Baisse des stocks de blé dur : pénurie de couscous et de pà¢tes ?

Les stocks mondiaux sont au plus bas et les prix s’envolent.
Même avec des droits de douane réduits, le blé américain arrive trop cher à Casablanca.

Les minotiers tirent la sonnette d’alarme. Leurs stocks de blé dur baissent chaque jour davantage. La raison principale en est que, en l’absence de blé dur local (celui-ci n’étant pas mis dans le circuit de commercialisation, car il sert à l’autoconsommation dans le milieu rural), le recours aux importations s’impose. Or, les prix sur le marché mondial de cette denrée sont très élevés pour cause de rareté de l’offre, notamment. Les Etats-Unis, producteurs de référence, ont dû, eux-mêmes, importer du Canada le blé dur en raison de la baisse de leur production et donc des stocks. Il faut dire que la sécheresse qui a sévi en Australie et le recours de plus en plus accru aux matières végétales (notamment le maïs) pour produire du biocarburant fait peser une menace, à terme, sur la disponibilité des céréales, produit de substitution par excellence, dans ce dernier cas . Au point qu’un expert en la matière, inquiet de cette perspective, soulevait, il y a quelques jours, sur les ondes d’une radio marocaine, ce dilemme auquel on ne s’attendait pas : «Le monde doit choisir entre nourrir les humains ou nourrir les voitures» !

Dans l’attente, l’offre existe toutefois mais ce qui pose problème pour les professionnels, en fait, c’est le niveau des droits de douane jugé excessif (95 %) pour un produit libre et qui, en outre, ne concurrence nullement la production locale ; la régulation du marché par les équivalents tarifaires pouvant se comprendre s’agissant du blé tendre qui constitue une grande partie de la production nationale (et encore, seulement lorsque la récolte est bonne comme durant la campagne 2005-2006).

Certes, en ce qui concerne le blé américain, les droits de douane sont réduits de 95 à 75 %. Mais même avec cette réduction, estiment les professionnels, le prix du blé dur demeure élevé : 300 DH le quintal. Rendu Casablanca, le quintal monte à 360 DH (contre 330 DH le même mois de l’année dernière), du moins selon les cotations publiées par l’ONICL (Office national interprofessionnel des céréales et légumineuses) sur son site Internet (www.onicl.org.ma).

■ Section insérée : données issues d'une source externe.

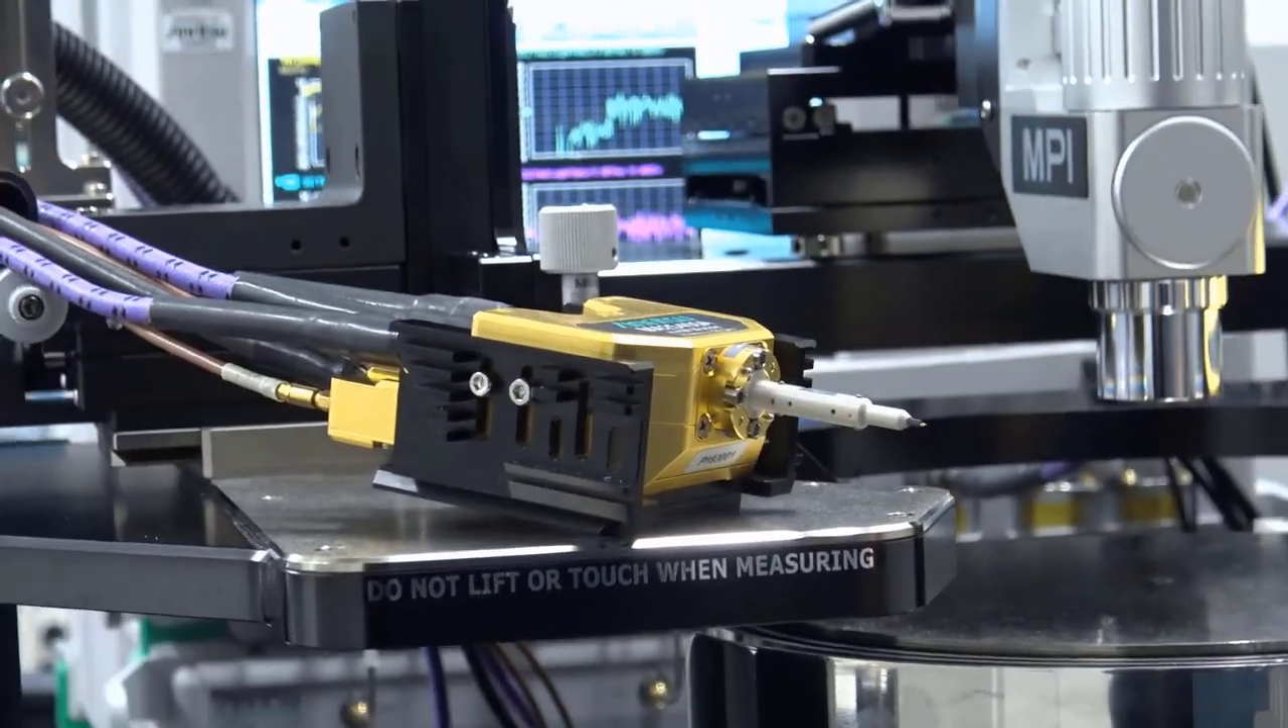And so now we have our probe mounted onto the module.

La Fédération des minotiers demande une baisse des droits de douane
L’on comprend donc que la Fédération nationale de la minoterie (FNM) ait adressé, en février dernier, une lettre au ministre de l’agriculture et du développement rural dans laquelle elle attirait son attention sur cette situation. La FNM, qui réclamait une baisse des droits de douane sur ce produit, précisait notamment que les stocks des semouliers étaient à leurs plus bas niveaux et que même dans le cadre du contingent préférentiel avec les USA, «l’offre exportable en provenance des Etats-Unis reste très limitée».

Certains minotiers qui, malgré la cherté du blé dur à l’importation, ont continué à importer ce produit, se sont retrouvés avec des stocks d’invendus dont ils ne savent quoi faire. «J’ai 600 tonnes de farine de blé dur en stock. On ne veut pas me l’acheter parce qu’elle est jugée trop chère», témoigne un minotier. C’est d’ailleurs pour cette raison qu’un accord existe entre les professionnels et l’administration selon lequel l’écart entre le prix du blé tendre et celui du blé dur ne devrait pas dépasser une fourchette de 40 à 50 DH. Or, cet écart est aujourd’hui de l’ordre 90 dirhams (le blé tendre se vendant entre 270 et 275 DH).

Le problème, expliquent les minotiers, c’est qu’il n’y a pas vraiment d’alternative au blé américain ou canadien (ce dernier, d’excellente qualité, subit 95 % de droits de douane). «La France produit peu de blé dur, l’Italie est même déficitaire sur ce produit, et l’Espagne produit un blé dur dont la qualité ne convient pas pour la fabrication du couscous. Mais si les droits de douane ne baissent pas, nous serons obligés de prendre ce qu’il y a, quitte à fabriquer du couscous qui n’aurait pas sa couleur habituelle». En fait, l’importation du blé dur à partir de l’Europe, outre le problème de la rareté de ce produit et de sa qualité, se double de la question de la parité de l’euro. «Acheter en euro renchérirait considérablement le prix», soutient un professionnel. En d’autres termes, on risque fort bien de connaître une baisse de la production de couscous, semoule et pâtes alimentaires ou alors une envolée substantielle des prix.

A l’ONICL, la question est examinée, mais, on le sait, les décisions sur ces questions, comme sur beaucoup d’autres, ne se prennent pas aussi rapidement que le souhaitent les opérateurs et restent tributaires d’enjeux politiques.